3. Overvalued McKinney’s early threat
June logic update says not to overvalue early finishes vs low-tier opponents—this should have applied harder.
In high-volatility fights, always consider self-destructive grappling mistakes as finish paths.
Prediction: Dawson by Decision/Sub
Reality: Torres by KO/TKO
1. Massive underestimation of Dawson’s post-KO fragility
Dawson had just been brutally KO’d — DIC penalty should have been much heavier.
Fighters returning from KO < 12 months are extremely fragile.
2. Overassuming Dawson would get takedowns
No strong setup striking → Torres landed early before grappling began.
3. Underweighting Torres’ explosiveness
Again, the model mistakenly downplayed Torres’ chaos threat because of opponent quality earlier in his UFC run.
→ When a wrestler returns from a KO and faces an explosive striker, volatility should be upgraded into “danger zone” territory.
Prediction: Pantoja by Decision/Sub
Reality: Van by KO/TKO (arm dislocation injury)
This was not predictive failure - it was a freak accident.
The model would NOT adjust based on this outcome, because the fight did not reflect competitive reality.
No logic adjustment. Injury-based outcomes should not influence predictive calibration.

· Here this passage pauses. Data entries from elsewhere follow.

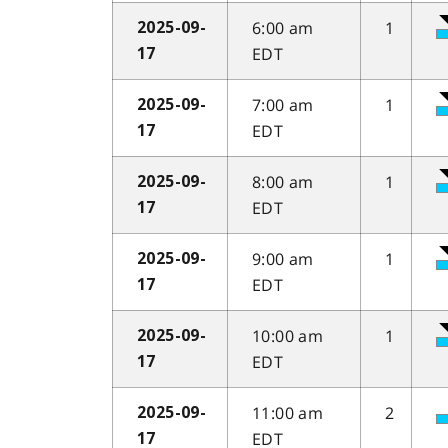
6:00 am
1
2025-09-
EDT
17
7:00 am
1
2025-09-
EDT
17
8:00 am
1
2025-09-
EDT
17
9:00 am
1
2025-09-
EDT
17
10:00 am
1
2025-09-
EDT
17
11:00 am
2
2025-09-
EDT
17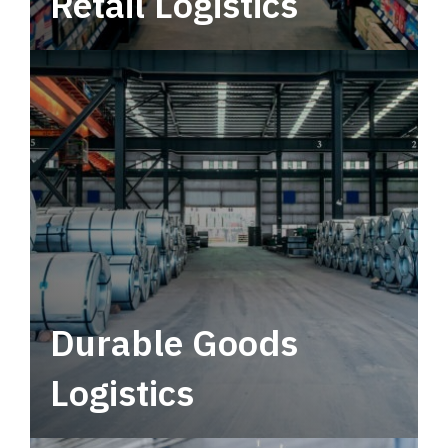
Retail Logistics
Leverage multimodal solutions within a
tactical network for consistent, year-round
service.
Durable Goods
Logistics
Deliver more than just capacity.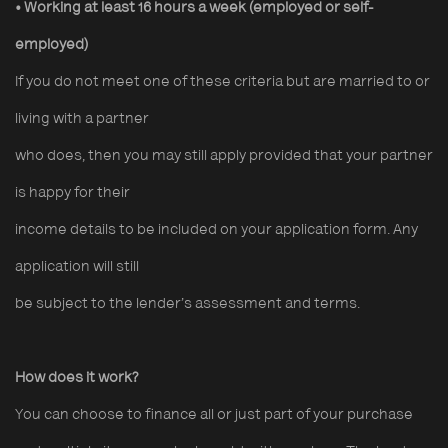
• Working at least 16 hours a week
(employed or self-
employed)
If you do not meet one of these criteria but are married to or
living with a partner
who does, then you may still apply provided that your partner
is happy for their
income details to be included on your application form. Any
application will still
be subject to the lender’s assessment and terms.
How does it work?
You can choose to finance all or just part of your purchase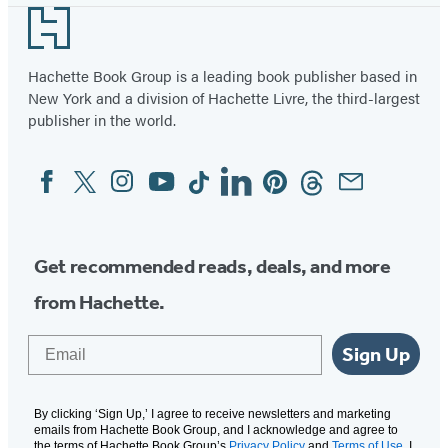
Footer
Hachette Book Group is a leading book publisher based in
New York and a division of Hachette Livre, the third-largest
publisher in the world.
Facebook
Twitter
Instagram
YouTube
Tiktok
Linkedin
Pinterest
Threads
Email
Social
Media
Get recommended reads, deals, and more
from Hachette.
Email
Sign Up
By clicking ‘Sign Up,’ I agree to receive newsletters and marketing
emails from Hachette Book Group, and I acknowledge and agree to
the terms of Hachette Book Group’s
Privacy Policy
and
Terms of Use
. I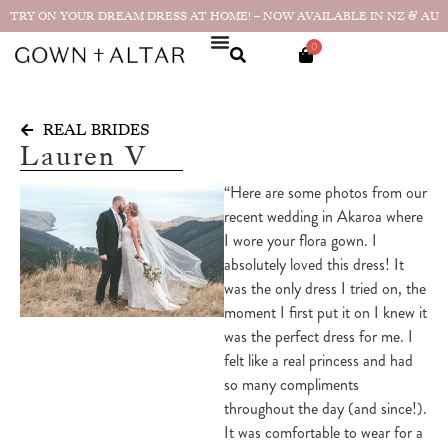
TRY ON YOUR DREAM DRESS AT HOME! – NOW AVAILABLE IN NZ & AU
0
REAL BRIDES
Lauren V
“Here are some photos from our
recent wedding in Akaroa where
I wore your flora gown. I
absolutely loved this dress! It
was the only dress I tried on, the
moment I first put it on I knew it
was the perfect dress for me. I
felt like a real princess and had
so many compliments
throughout the day (and since!).
It was comfortable to wear for a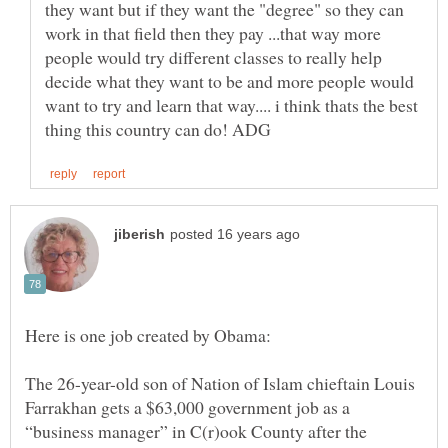
they want but if they want the "degree" so they can
work in that field then they pay ...that way more
people would try different classes to really help
decide what they want to be and more people would
want to try and learn that way.... i think thats the best
Here is one job created by Obama:
The 26-year-old son of Nation of Islam chieftain Louis
Farrakhan gets a $63,000 government job as a
“business manager” in C(r)ook County after the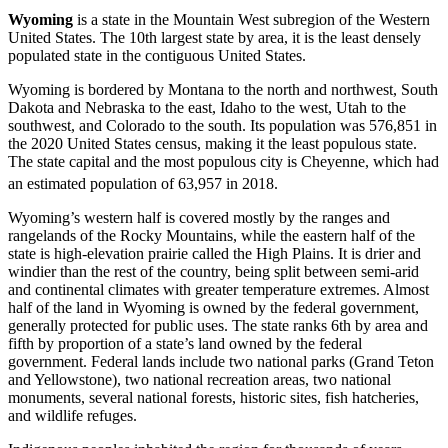
Wyoming
is a state in the Mountain West subregion of the Western
United States. The 10th largest state by area, it is the least densely
populated state in the contiguous United States.
Wyoming is bordered by Montana to the north and northwest, South
Dakota and Nebraska to the east, Idaho to the west, Utah to the
southwest, and Colorado to the south. Its population was 576,851 in
the 2020 United States census, making it the least populous state.
The state capital and the most populous city is Cheyenne, which had
an estimated population of 63,957 in 2018.
Wyoming’s western half is covered mostly by the ranges and
rangelands of the Rocky Mountains, while the eastern half of the
state is high-elevation prairie called the High Plains. It is drier and
windier than the rest of the country, being split between semi-arid
and continental climates with greater temperature extremes. Almost
half of the land in Wyoming is owned by the federal government,
generally protected for public uses. The state ranks 6th by area and
fifth by proportion of a state’s land owned by the federal
government. Federal lands include two national parks (Grand Teton
and Yellowstone), two national recreation areas, two national
monuments, several national forests, historic sites, fish hatcheries,
and wildlife refuges.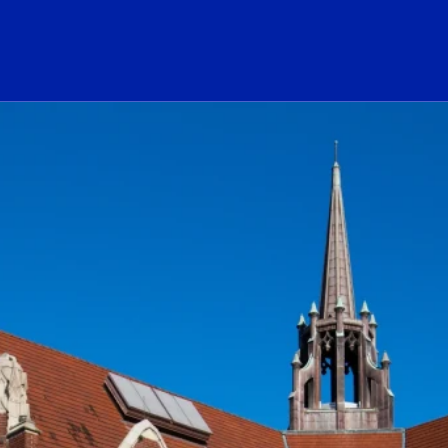
ogo Link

Prediction: Merab by Decision
Reality: Yan by Decision
1. Overvalued Merab’s pressure against elite defensive technicians
Memory note #49 already warned about downgrading pressure fighters vs elite defensive strikers.
Merab’s pressure was neutralized by Yan’s improved footwork and defensive shifts.
2. Underestimated Yan’s anti-wrestling improvements
Yan stuffed takedowns with more urgency and maintained balance better than expected.
3. Ignored Merab’s pace decline indicators
PDT should have been applied. His output has been dropping over last two fights.